■ **MATERIAL TO PROCESS**
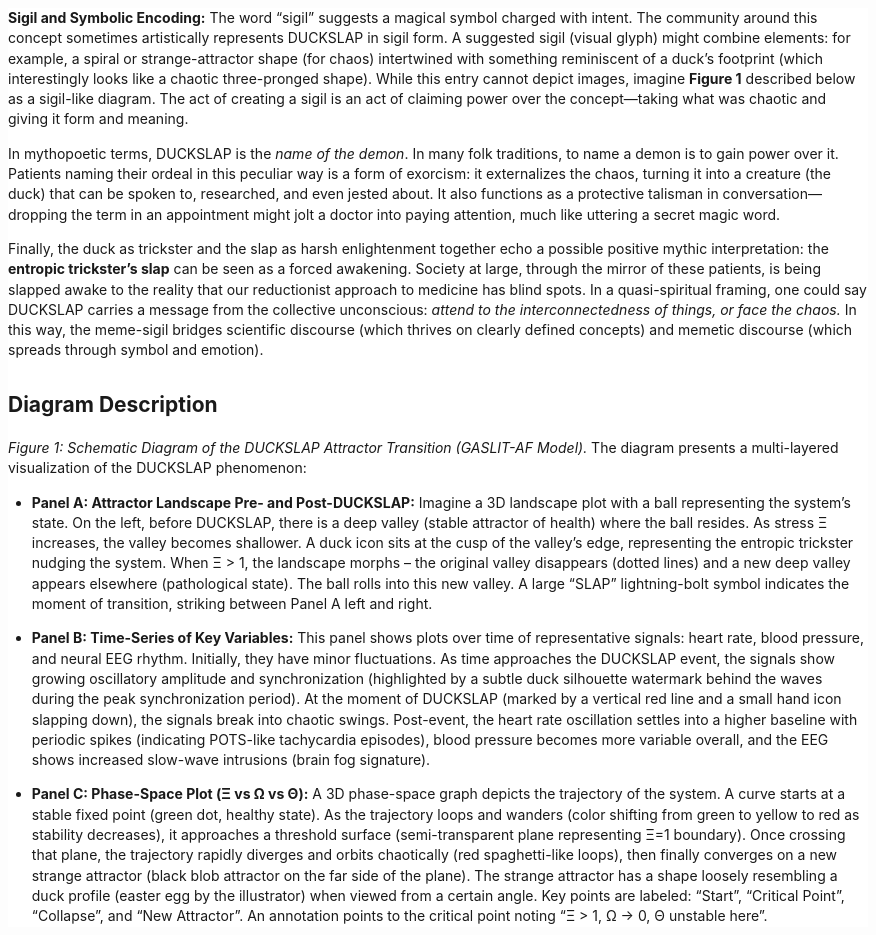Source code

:**Sigil and Symbolic Encoding:** The word “sigil” suggests a magical symbol charged with intent. The community around this concept sometimes artistically represents DUCKSLAP in sigil form. A suggested sigil (visual glyph) might combine elements: for example, a spiral or strange-attractor shape (for chaos) intertwined with something reminiscent of a duck’s footprint (which interestingly looks like a chaotic three-pronged shape). While this entry cannot depict images, imagine **Figure 1** described below as a sigil-like diagram. The act of creating a sigil is an act of claiming power over the concept—taking what was chaotic and giving it form and meaning.

In mythopoetic terms, DUCKSLAP is the *name of the demon*. In many folk traditions, to name a demon is to gain power over it. Patients naming their ordeal in this peculiar way is a form of exorcism: it externalizes the chaos, turning it into a creature (the duck) that can be spoken to, researched, and even jested about. It also functions as a protective talisman in conversation—dropping the term in an appointment might jolt a doctor into paying attention, much like uttering a secret magic word.

Finally, the duck as trickster and the slap as harsh enlightenment together echo a possible positive mythic interpretation: the **entropic trickster’s slap** can be seen as a forced awakening. Society at large, through the mirror of these patients, is being slapped awake to the reality that our reductionist approach to medicine has blind spots. In a quasi-spiritual framing, one could say DUCKSLAP carries a message from the collective unconscious: *attend to the interconnectedness of things, or face the chaos.* In this way, the meme-sigil bridges scientific discourse (which thrives on clearly defined concepts) and memetic discourse (which spreads through symbol and emotion).

## Diagram Description

*Figure 1: Schematic Diagram of the DUCKSLAP Attractor Transition (GASLIT-AF Model).* The diagram presents a multi-layered visualization of the DUCKSLAP phenomenon:

- **Panel A: Attractor Landscape Pre- and Post-DUCKSLAP:** Imagine a 3D landscape plot with a ball representing the system’s state. On the left, before DUCKSLAP, there is a deep valley (stable attractor of health) where the ball resides. As stress Ξ increases, the valley becomes shallower. A duck icon sits at the cusp of the valley’s edge, representing the entropic trickster nudging the system. When Ξ > 1, the landscape morphs – the original valley disappears (dotted lines) and a new deep valley appears elsewhere (pathological state). The ball rolls into this new valley. A large “SLAP” lightning-bolt symbol indicates the moment of transition, striking between Panel A left and right.

- **Panel B: Time-Series of Key Variables:** This panel shows plots over time of representative signals: heart rate, blood pressure, and neural EEG rhythm. Initially, they have minor fluctuations. As time approaches the DUCKSLAP event, the signals show growing oscillatory amplitude and synchronization (highlighted by a subtle duck silhouette watermark behind the waves during the peak synchronization period). At the moment of DUCKSLAP (marked by a vertical red line and a small hand icon slapping down), the signals break into chaotic swings. Post-event, the heart rate oscillation settles into a higher baseline with periodic spikes (indicating POTS-like tachycardia episodes), blood pressure becomes more variable overall, and the EEG shows increased slow-wave intrusions (brain fog signature).

- **Panel C: Phase-Space Plot (Ξ vs Ω vs Θ):** A 3D phase-space graph depicts the trajectory of the system. A curve starts at a stable fixed point (green dot, healthy state). As the trajectory loops and wanders (color shifting from green to yellow to red as stability decreases), it approaches a threshold surface (semi-transparent plane representing Ξ=1 boundary). Once crossing that plane, the trajectory rapidly diverges and orbits chaotically (red spaghetti-like loops), then finally converges on a new strange attractor (black blob attractor on the far side of the plane). The strange attractor has a shape loosely resembling a duck profile (easter egg by the illustrator) when viewed from a certain angle. Key points are labeled: “Start”, “Critical Point”, “Collapse”, and “New Attractor”. An annotation points to the critical point noting “Ξ > 1, Ω → 0, Θ unstable here”.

■ **TASK STATEMENT**
Every line of the material above that has the string "word" needs pulling out.

■ **RESPONSE TO THIS TASK**
:**Sigil and Symbolic Encoding:** The word “sigil” suggests a magical symbol charged with intent. The community around this concept sometimes artistically represents DUCKSLAP in sigil form. A suggested sigil (visual glyph) might combine elements: for example, a spiral or strange-attractor shape (for chaos) intertwined with something reminiscent of a duck’s footprint (which interestingly looks like a chaotic three-pronged shape). While this entry cannot depict images, imagine **Figure 1** described below as a sigil-like diagram. The act of creating a sigil is an act of claiming power over the concept—taking what was chaotic and giving it form and meaning.
In mythopoetic terms, DUCKSLAP is the *name of the demon*. In many folk traditions, to name a demon is to gain power over it. Patients naming their ordeal in this peculiar way is a form of exorcism: it externalizes the chaos, turning it into a creature (the duck) that can be spoken to, researched, and even jested about. It also functions as a protective talisman in conversation—dropping the term in an appointment might jolt a doctor into paying attention, much like uttering a secret magic word.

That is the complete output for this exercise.